And there is 'the unreasonable ineffectiveness of mathematics in the biological sciences' discussed here: Does reality have axioms?
It's just symmetry. Continuous symmetries, and symmetries under transformation, are what makes physics work, and what make mathematics apply well to the part of science which focuses on the phenomena with relatively simple symmetries. Because number lines are an abstraction of continuous symmetries. And noting symmetries is the most efficient way to drop irrelevant data.
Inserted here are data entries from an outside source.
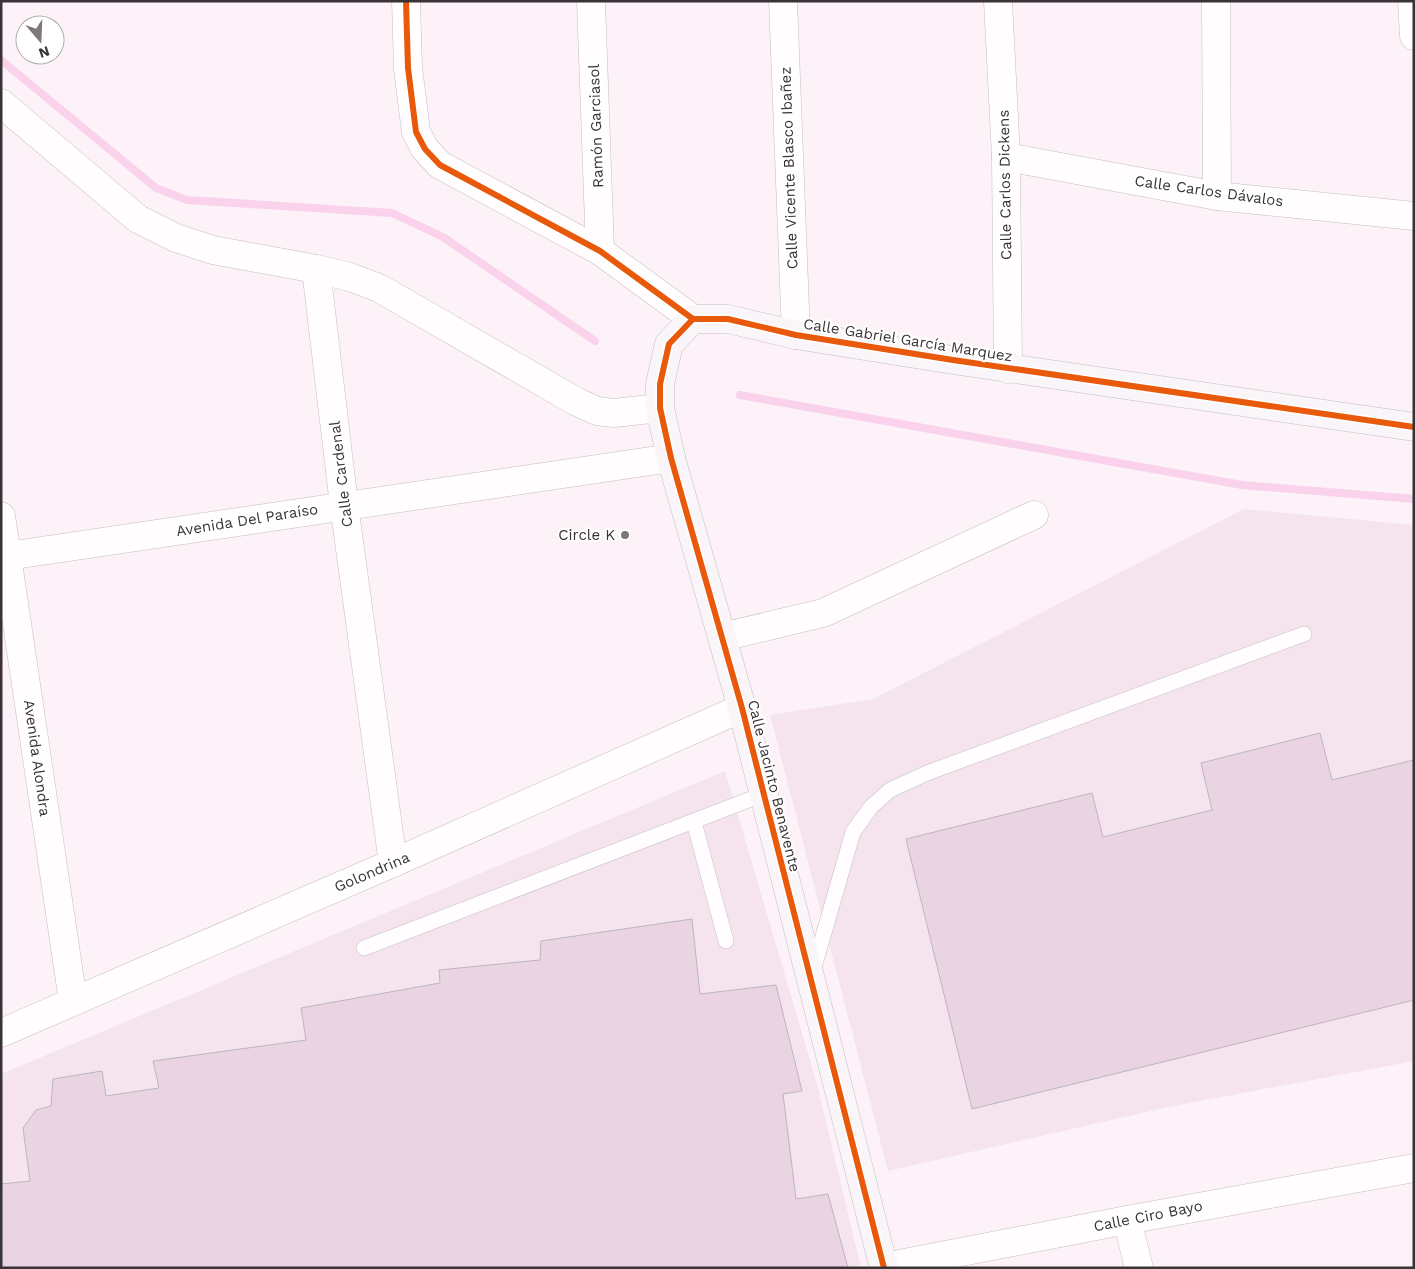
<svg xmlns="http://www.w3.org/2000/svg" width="1415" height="1269" viewBox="0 0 1415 1269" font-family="'Work Sans',sans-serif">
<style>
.built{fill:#f5e4ee}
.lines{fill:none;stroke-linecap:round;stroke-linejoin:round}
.stream{stroke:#fad2ec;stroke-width:8}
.building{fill:#ead4e3;stroke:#bcb6ba}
.lane-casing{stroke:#c4bec2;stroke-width:16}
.street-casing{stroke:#c4bec2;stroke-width:29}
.secondary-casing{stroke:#c4bec2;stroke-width:29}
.lane{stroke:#fffdfe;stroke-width:15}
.street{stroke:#fffdfe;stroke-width:28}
.secondary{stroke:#faf5f9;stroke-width:28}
.cycleway-casing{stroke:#fff;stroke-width:9}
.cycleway{stroke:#e8590c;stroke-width:6}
.poi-dot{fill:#7d767b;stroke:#fff;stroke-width:2}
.labels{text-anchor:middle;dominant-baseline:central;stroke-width:4;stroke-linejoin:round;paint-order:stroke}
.street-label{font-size:15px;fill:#393337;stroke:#fff}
.poi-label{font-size:15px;fill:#393337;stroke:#fff;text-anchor:end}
</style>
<rect width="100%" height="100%" fill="#fcf2f8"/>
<g class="built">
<path d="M1244 509 1414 525V1061L1168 1107 888 1171 770 715 873 699Z"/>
<path d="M725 771 817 1084 861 1268H1V1074Z"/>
</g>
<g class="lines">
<g class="stream">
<path d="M1 60 156 188 187 200 392 213 443 237 595 341"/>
<path d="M740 395 1242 485 1414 499"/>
</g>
</g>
<g class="building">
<path d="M1320 733 1332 780 1414 760V1000L972 1109 906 839 1092 793 1103 837 1212 810 1201 763Z"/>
<path d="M692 919 700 994 776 985 802 1091 783 1094 796 1199 828 1194 848 1268H1V1184L30 1181 23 1128 36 1110 51 1106 53 1079 102 1071 106 1096 159 1088 153 1061 306 1040 301 1008 440 983 439 970 540 960 541 941Z"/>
</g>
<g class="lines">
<defs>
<g id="lane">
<path d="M694 822 726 941"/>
<path d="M364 948 764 794"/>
<path d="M813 971 853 832 871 807 890 790 927 773 1304 634"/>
</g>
<g id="street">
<path d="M406 1 408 68 416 132 425 149 440 165 600 251 693 319"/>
<path d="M591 1 600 251"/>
<path d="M783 1 796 335"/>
<path d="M998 1 1006 157 1008 369"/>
<path d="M1216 1 1217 196"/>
<path d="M1412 1 1414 36"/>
<path d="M1 103 138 219 176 238 213 250 316 269 350 277 379 288 577 402 597 411 614 413 660 408"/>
<path d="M1006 157 1217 196 1414 216"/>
<path d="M316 269 344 505 393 863"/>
<path d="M1 516 73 1001"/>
<path d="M1 557 671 458"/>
<path d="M722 637 823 613 1034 515"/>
<path d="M1 1033 393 863 742 708"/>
<path d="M1127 1220 1139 1268"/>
<path d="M884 1267 1127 1220 1414 1168"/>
</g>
<path id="secondary" d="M884 1268 742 708 671 458 660 408V384L669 344 693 319H728L796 335 953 360 1414 427"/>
</defs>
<use href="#lane" class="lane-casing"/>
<use href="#street" class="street-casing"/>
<use href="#secondary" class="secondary-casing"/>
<use href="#lane" class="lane"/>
<use href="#street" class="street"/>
<use href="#secondary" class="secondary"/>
<defs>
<g id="cycleway">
<path d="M406 1 408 68 416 132 425 149 440 165 600 251 693 319H728L796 335 953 360 1414 427"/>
<path d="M693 319 669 344 660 384V408L671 458 742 708 884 1268"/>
</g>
</defs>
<use href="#cycleway" class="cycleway-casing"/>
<use href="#cycleway" class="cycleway"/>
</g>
<circle class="poi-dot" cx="625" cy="535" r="5"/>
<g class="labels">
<g class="street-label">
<text transform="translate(596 126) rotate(-92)">Ramón Garciasol</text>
<text transform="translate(789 168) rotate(-92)">Calle Vicente Blasco Ibañez</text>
<text transform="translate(1005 185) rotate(-91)">Calle Carlos Dickens</text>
<text transform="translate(1209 191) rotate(8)">Calle Carlos Dávalos</text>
<text transform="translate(908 340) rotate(9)">Calle Gabriel García Marquez</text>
<text transform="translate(341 474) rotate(-97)">Calle Cardenal</text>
<text transform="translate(247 520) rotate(-9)">Avenida Del Paraíso</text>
<text transform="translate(37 758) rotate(82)">Avenida Alondra</text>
<text transform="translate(774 786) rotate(76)">Calle Jacinto Benavente</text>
<text transform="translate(372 872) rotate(-23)">Golondrina</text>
<text transform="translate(1148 1216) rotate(-11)">Calle Ciro Bayo</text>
</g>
<g class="poi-label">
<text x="615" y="535">Circle K</text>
</g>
</g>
<rect width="1415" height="1269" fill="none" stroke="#393337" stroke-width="5"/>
<g transform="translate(40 40) rotate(161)"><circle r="24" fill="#ffffff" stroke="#b0adaf"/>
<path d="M0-4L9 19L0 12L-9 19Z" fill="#7d767b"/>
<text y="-8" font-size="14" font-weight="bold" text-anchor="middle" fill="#393337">N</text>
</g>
</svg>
Euclid's geometry was thought to be fundamental, then you get Riemannian geometry, and Anti-deSitter space. Logic like mathematics was thought fully axiomatisable with self-evident axioms, then Godel. Mathematics and physics don't give privileged access to the world, but emerge from it because of it's regularities. And when we understand the world better, they change. And similarly with the laws of physics. There isn't a magic equation out there waiting for us, that solves everything, because the complexity of the universe is emergent, and the laws that govern it are regularities that emerge too. So they will never be complete. And neither will mathematics.
I would nominate the Wigner-VonNeumann interpretation as the single most misleading and problematic of all proposal for the quantum measurement problem. And as evidence of Wigner's choosing an additional time a kind of science-mysticism, that not only went far beyond the evidence but never withstood basic scrutiny.
I see this whole business of math-mysticism in the Analytic Tradition as Pythagoras' shadow, that Plato's Academy was Socratic method, plus Pythagorean math-cult. Tegmark is in the cult, getting misty-eyed over triangles, until some equivalent of discovering irrational numbers makes him choose his fantasy of order over observations. As Hossenfelder has written, searching for beauty is intrinsically problematic and limiting, for good science.